# Having difficulty with a proof - distance from a point to a line

• June 6th 2010, 05:52 AM
Kakariki
Having difficulty with a proof - distance from a point to a line
Hey!

I am having trouble proving something, and I was hoping someone here could help me out!

Question
Prove that the distance from a point Q in space to a line through a point P with direction vector d is equal to $\frac{|PQ \times d|}{|d|}$.

Solution
What I have learned about this topic so far is: to find the smallest distance from a point to a line you find the equation of a line that passes through the point and is perpendicular to the line.
I really have no idea where to start with this proof, any help is greatly appreciated!
• June 6th 2010, 06:02 AM
Plato
To get the cross-product symbol:
$$PQ\times d$$ gives $PQ\times d$
• June 6th 2010, 06:33 AM
Kakariki
Quote:

Originally Posted by Plato
To get the cross-product symbol:
$$PQ\times d$$ gives $PQ\times d$

Thanks for the info! Any advice you can give with regards to the question I am having difficulty with?
• June 6th 2010, 06:34 AM
p0oint
And does P lies on the line with direction d?
• June 6th 2010, 06:46 AM
vincisonfire
Make a drawing, you will find that the distance is $\left| PQ sin(\theta) \right|$.
Hence, play with $PQ\times d$
• June 6th 2010, 06:48 AM
Contributor
It should be obvious if you notice that $|PQ \times d|$ is the area of a parallelogram and $|d|$ is the length of one of its sides. A plot will help to see the solution.
• June 6th 2010, 08:15 AM
Plato
Quote:

Originally Posted by Kakariki
Thanks for the info! Any advice you can give with regards to the question I am having difficulty with?

We know that $\sin (\phi ) = \frac{{\left\| {\overrightarrow {QP} \times d} \right\|}}{{\left\| {\overrightarrow {QP} } \right\|\left\| d \right\|}}$ where $\phi$ is the angle between $\overrightarrow {QP}$ and the line.
From that we see $D(P;\ell ) = \left\| {\overrightarrow {QP} } \right\|\sin (\phi ) = \frac{{\left\| {\overrightarrow {QP} \times d} \right\|}}{{\left\| d \right\|}}$

==================================================

_WORK INSTRUCTION 1:_
In the forum thread on the point-to-line distance proof, what reason does one reply give for calling the formula obvious? Answer in one to three sentences.
The records below are unrelated to the forum thread and come from a separate source.

_RAW DATA:_
==================================================

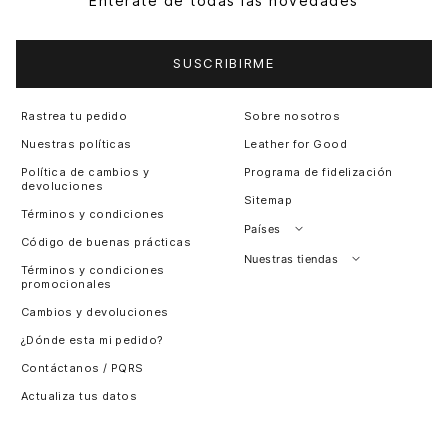
Entérate de todas las novedades
SUSCRIBIRME
Rastrea tu pedido
Sobre nosotros
Nuestras políticas
Leather for Good
Política de cambios y
Programa de fidelización
devoluciones
Sitemap
Términos y condiciones
Países
Código de buenas prácticas
Perú
Nuestras tiendas
Términos y condiciones
promocionales
Colombia
Santiago, Chile
Cambios y devoluciones
Panamá
¿Dónde esta mi pedido?
Guatemala
Contáctanos / PQRS
Estados unidos
Actualiza tus datos
Costa Rica
El Salvador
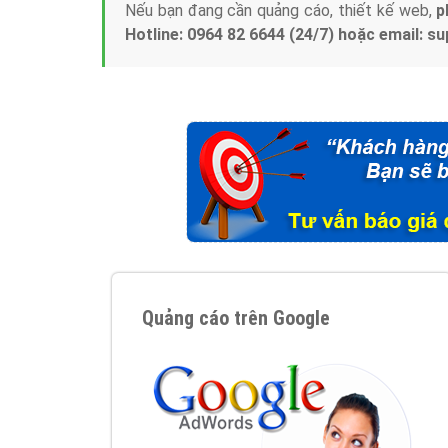
Nếu bạn đang cần quảng cáo, thiết kế web,
p
Hotline: 0964 82 6644 (24/7) hoặc email: 
Quảng cáo trên Google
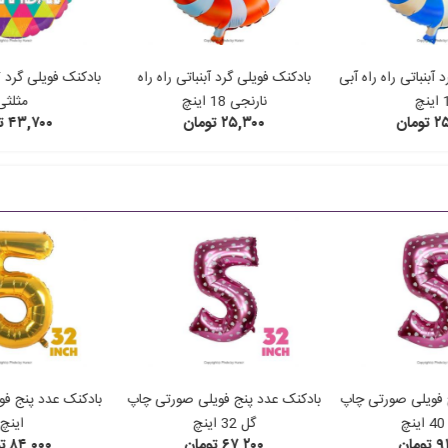
 آبنباتی راه راه آبی
بادکنک فویلی گرد آبنباتی راه راه
نچ
نارنجی 18 اینچ
مثلثی
ومان
۲۵,۳۰۰ تومان
۴۳,۷۰۰ تومان
 فویلی صورتی چاپ
بادکنک عدد پنج فویلی صورتی چاپ
چ
گل 32 اینچ
اینچ
مان
۶۷,۲۰۰ تومان
۸۴,۰۰۰ تومان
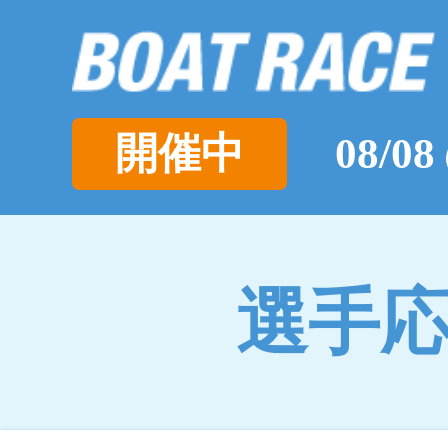
開催中
08/08
選手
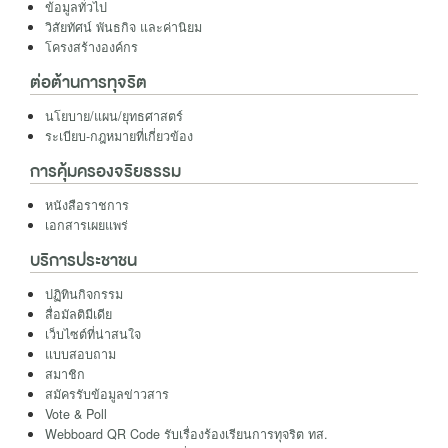
ข้อมูลทั่วไป
วิสัยทัศน์ พันธกิจ และค่านิยม
โครงสร้างองค์กร
ต่อต้านการทุจริต
นโยบาย/แผน/ยุทธศาสตร์
ระเบียบ-กฎหมายที่เกี่ยวข้อง
การคุ้มครองจริยธรรม
หนังสือราชการ
เอกสารเผยแพร่
บริการประชาชน
ปฏิทินกิจกรรม
สื่อมัลติมีเดีย
เว็บไซต์ที่น่าสนใจ
แบบสอบถาม
สมาชิก
สมัครรับข้อมูลข่าวสาร
Vote & Poll
Webboard QR Code รับเรื่องร้องเรียนการทุจริต ทส.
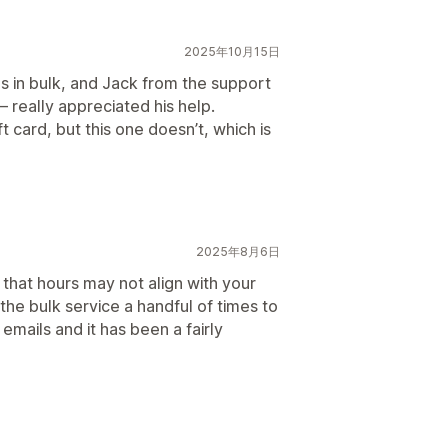
2025年10月15日
rds in bulk, and Jack from the support
— really appreciated his help.
 card, but this one doesn’t, which is
2025年8月6日
that hours may not align with your
he bulk service a handful of times to
mails and it has been a fairly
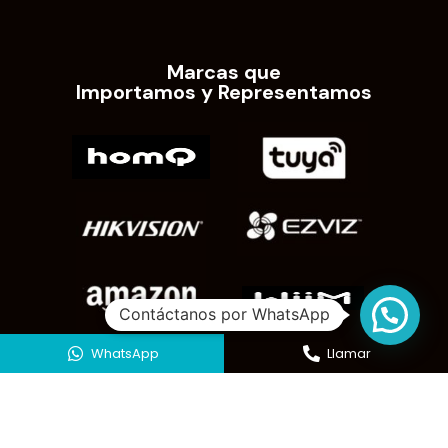
Marcas que
Importamos y Representamos
Contáctanos por WhatsApp
WhatsApp
Llamar
HouSmart EC © 2026. Todos los derechos reservados.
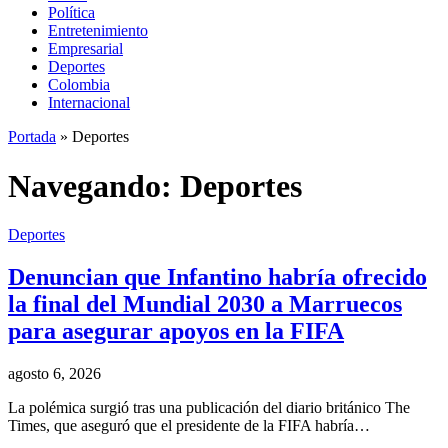
Política
Entretenimiento
Empresarial
Deportes
Colombia
Internacional
Portada
»
Deportes
Navegando:
Deportes
Deportes
Denuncian que Infantino habría ofrecido
la final del Mundial 2030 a Marruecos
para asegurar apoyos en la FIFA
agosto 6, 2026
La polémica surgió tras una publicación del diario británico The
Times, que aseguró que el presidente de la FIFA habría…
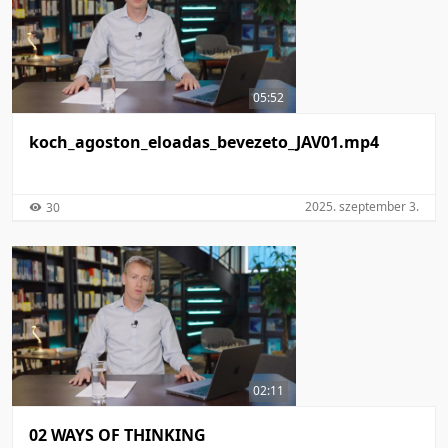
05:52
koch_agoston_eloadas_beve­zeto_JAV01.mp4
2025. szeptember 3.
30
02:11
02 WAYS OF THINKING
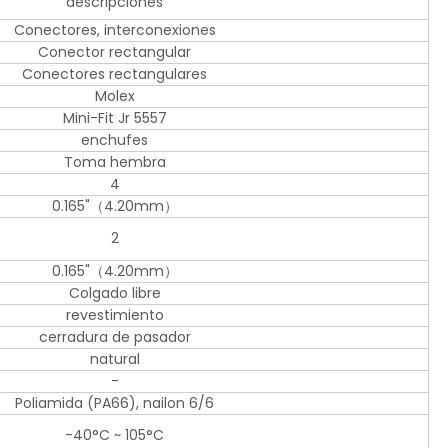
descripciones
Conectores, interconexiones
Conector rectangular
Conectores rectangulares
Molex
Mini-Fit Jr 5557
enchufes
Toma hembra
4
0.165"（4.20mm）
2
0.165"（4.20mm）
Colgado libre
revestimiento
cerradura de pasador
natural
-
Poliamida (PA66), nailon 6/6
-40°C ~ 105°C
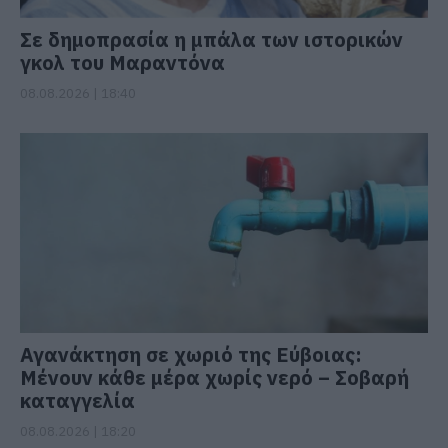
Σε δημοπρασία η μπάλα των ιστορικών
γκολ του Μαραντόνα
08.08.2026 | 18:40
Αγανάκτηση σε χωριό της Εύβοιας:
Μένουν κάθε μέρα χωρίς νερό – Σοβαρή
καταγγελία
08.08.2026 | 18:20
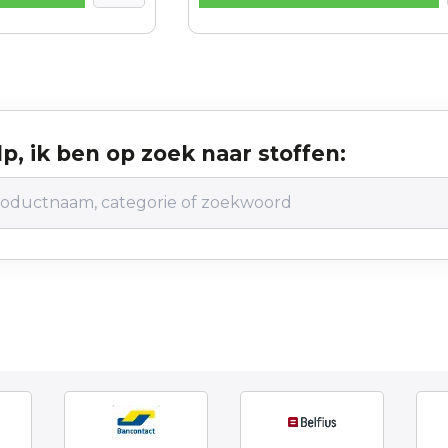
p, ik ben op zoek naar stoffen:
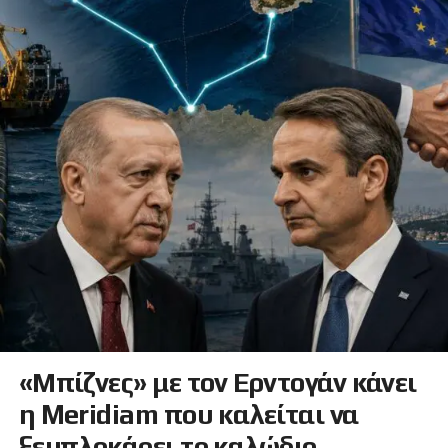
«Μπίζνες» με τον Ερντογάν κάνει
η Meridiam που καλείται να
ξεμπλοκάρει το καλώδιο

==================================================

_WORK INSTRUCTION 2:_
In the records, duplicate the lines starting with the line that contains "Nếu bạn đang" and going on through the line that contains "HouSmart EC ©". Leave the pictures out.

_SOLUTION 1:_
The reply says the formula is obvious because $|PQ \times d|$ is the area of a parallelogram and $|d|$ is the length of one of its sides. It adds that a plot will help show the solution.

_SOLUTION 2:_
Nếu bạn đang cần quảng cáo, thiết kế web,
p
Hotline: 0964 82 6644 (24/7) hoặc email: 
Quảng cáo trên Google
 آبنباتی راه راه آبی
بادکنک فویلی گرد آبنباتی راه راه
نچ
نارنجی 18 اینچ
مثلثی
ومان
۲۵,۳۰۰ تومان
۴۳,۷۰۰ تومان
 فویلی صورتی چاپ
بادکنک عدد پنج فویلی صورتی چاپ
چ
گل 32 اینچ
اینچ
مان
۶۷,۲۰۰ تومان
۸۴,۰۰۰ تومان
開催中
08/08
選手
ข้อมูลทั่วไป
วิสัยทัศน์ พันธกิจ และค่านิยม
โครงสร้างองค์กร
ต่อต้านการทุจริต
นโยบาย/แผน/ยุทธศาสตร์
ระเบียบ-กฎหมายที่เกี่ยวข้อง
การคุ้มครองจริยธรรม
หนังสือราชการ
เอกสารเผยแพร่
บริการประชาชน
ปฏิทินกิจกรรม
สื่อมัลติมีเดีย
เว็บไซต์ที่น่าสนใจ
แบบสอบถาม
สมาชิก
สมัครรับข้อมูลข่าวสาร
Vote & Poll
Webboard QR Code รับเรื่องร้องเรียนการทุจริต ทส.
2025年10月15日
rds in bulk, and Jack from the support
— really appreciated his help.
 card, but this one doesn’t, which is
2025年8月6日
that hours may not align with your
he bulk service a handful of times to
mails and it has been a fairly
Marcas que
Importamos y Representamos
Contáctanos por WhatsApp
WhatsApp
Llamar
HouSmart EC © 2026. Todos los derechos reservados.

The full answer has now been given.